Steve Warrington, winner of several Maryland harness racing driving titles in recent years, has been excluded from Rosecroft and Delmarva raceways, effective immediately.
Rosecroft's director of operations, Tom Barry, gave Warrington a letter informing him of the exclusion after the 11th race Sunday night. Although the notice was signed by Barry, the decision to ban Warrington was made by Jim Murphy, Rosecroft's president and general manager. Murphy yesterday said he would not comment on his reasons for the exclusion.
Warrington is a director of the Maryland Harness Horsemen's Association, a new organization that was started in response to local horsemen's frustrations with the Cloverleaf Standardbred Owners Association, which currently represents Maryland horsemen in negotiations with the track. Cloverleaf and Rosecroft recently agreed to a new contract covering purse distribution.
Warrington said he believes the ban has to do with his involvement in the new horsemen's association or with his dealings with Rosecroft's racing secretary, Billy Perkins.
Murphy said no action has been taken against any horseman simply because they are associated with the new group.
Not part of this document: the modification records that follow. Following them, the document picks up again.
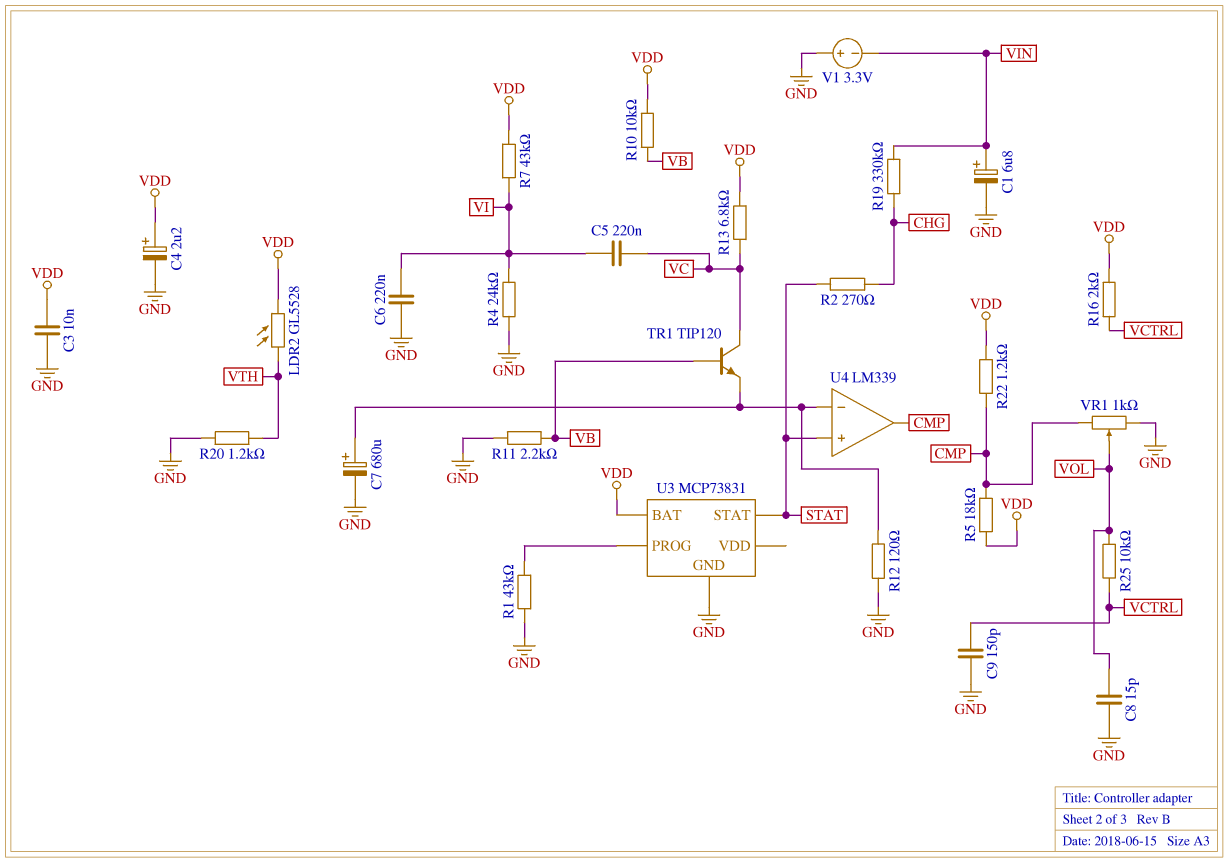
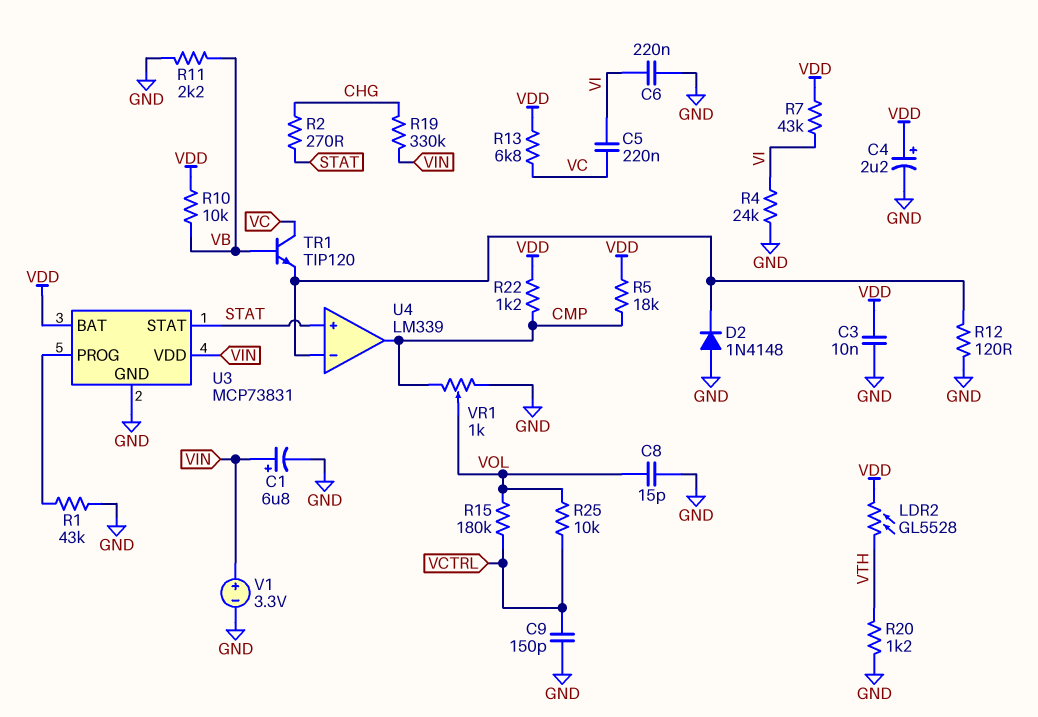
C7: 680uF (plus U4/in-, minus GND) -> none
D2: none -> diode 1N4148 (A GND, K U4/in-)
R15: none -> 180k (VCTRL, VOL)
R16: 2k (VCTRL, VDD) -> none
U3 pin VDD: none -> VIN
V1: 3.3V (plus GND, minus VIN) -> 3.3V (plus VIN, minus GND)

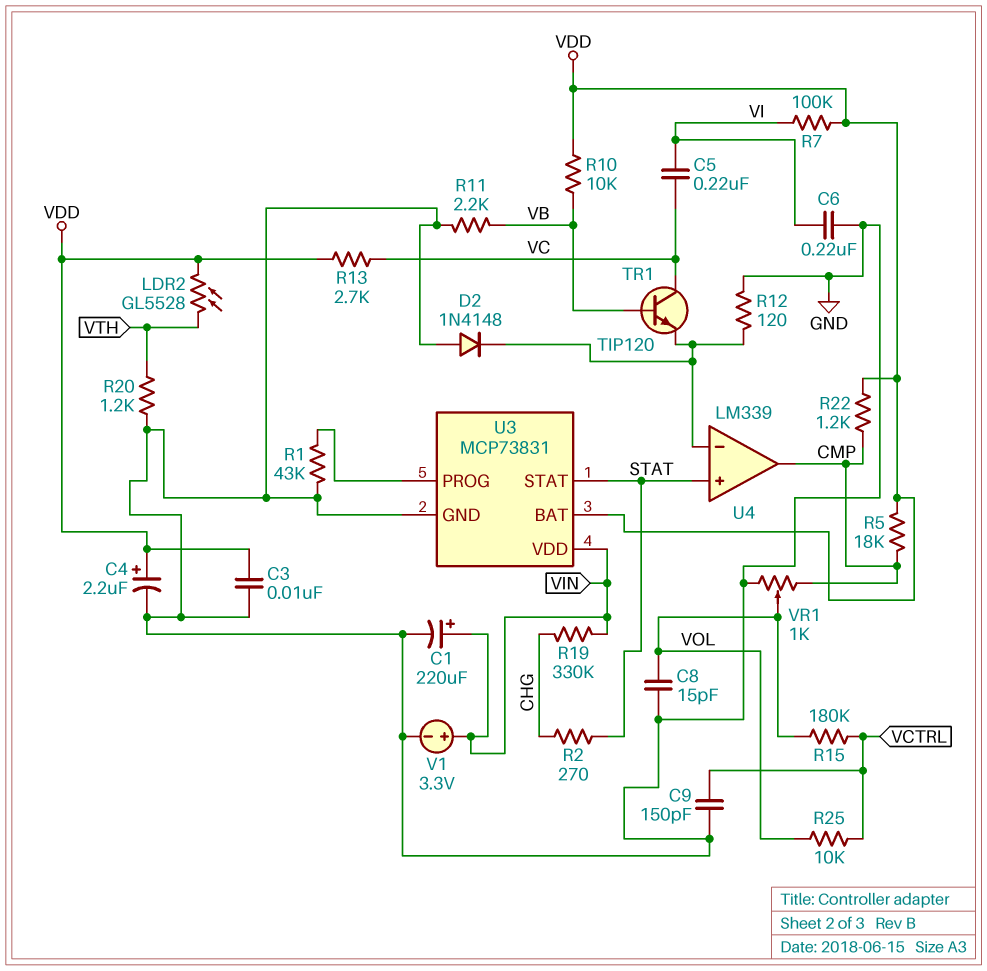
C1: 6.8uF (plus VIN, minus GND) -> 220uF (plus VIN, minus GND)
R4: 24k (GND, VI) -> none
R7: 43k (VDD, VI) -> 100k (VDD, VI)
R13: 6.8k (VC, VDD) -> 2.7k (VC, VDD)

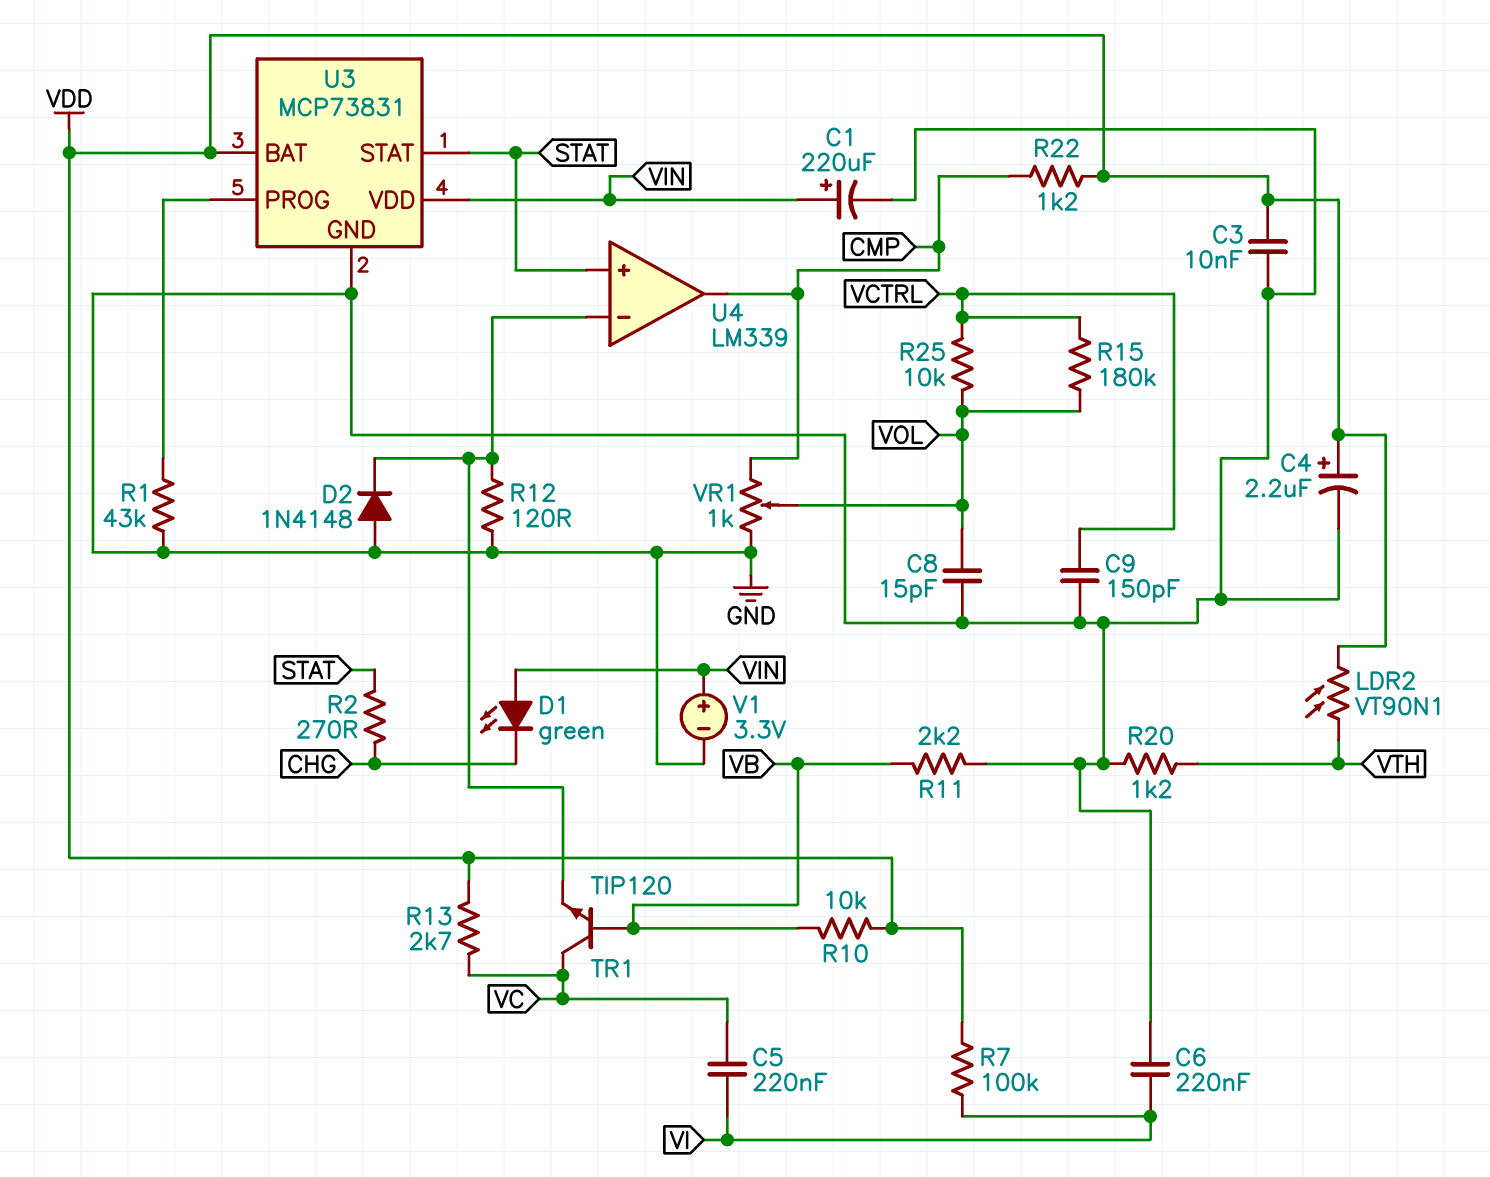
D1: none -> LED green (A VIN, K CHG)
LDR2: GL5528 (VDD, VTH) -> VT90N1 (VDD, VTH)
R5: 18k (CMP, VDD) -> none
R19: 330k (CHG, VIN) -> none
Bib Roberts, a trainer and driver at Rosecroft and also a director of the new association, said he knew of no other actions taken against members.
"I have no idea why," Warrington said of his exclusion. "It's got nothing to do with racing. The judges knew nothing about it. I know I haven't done anything. The damage it will do to me is incredible." Warrington said there are no suspensions pending against him.
Warrington is the third-leading driver at Rosecroft with 53 victories. His 21 percent winning proficiency is the best at the track. He lives in Galena, Md., and has raced in the state for 15 years.
The exclusion of Warrington was a first for Murphy, who runs Rosecroft, Delmarva and Atlantic City Race Course, a thoroughbred track. Murphy's predecessor at Rosecroft, Bill Miller, often used the track's exclusionary powers.
Warrington said there has been friction between he and Perkins for the past year. "It's no secret," he said. "The racing secretary and I don't get along down there."
Perkins confirmed he has had personal problems with Warrington. "That's common knowledge," he said, declining further comment.
Courts have ruled in numerous cases around the country that a race track has the right to exclude anyone as long as the exclusion is not based on sex, race or religion. To protect themselves against possible legal action, tracks usually will not disclose the specific reason for an exclusion.
Warrington operated a high-quality stable in Maryland with his brother Dan, the leading trainer at Rosecroft this summer.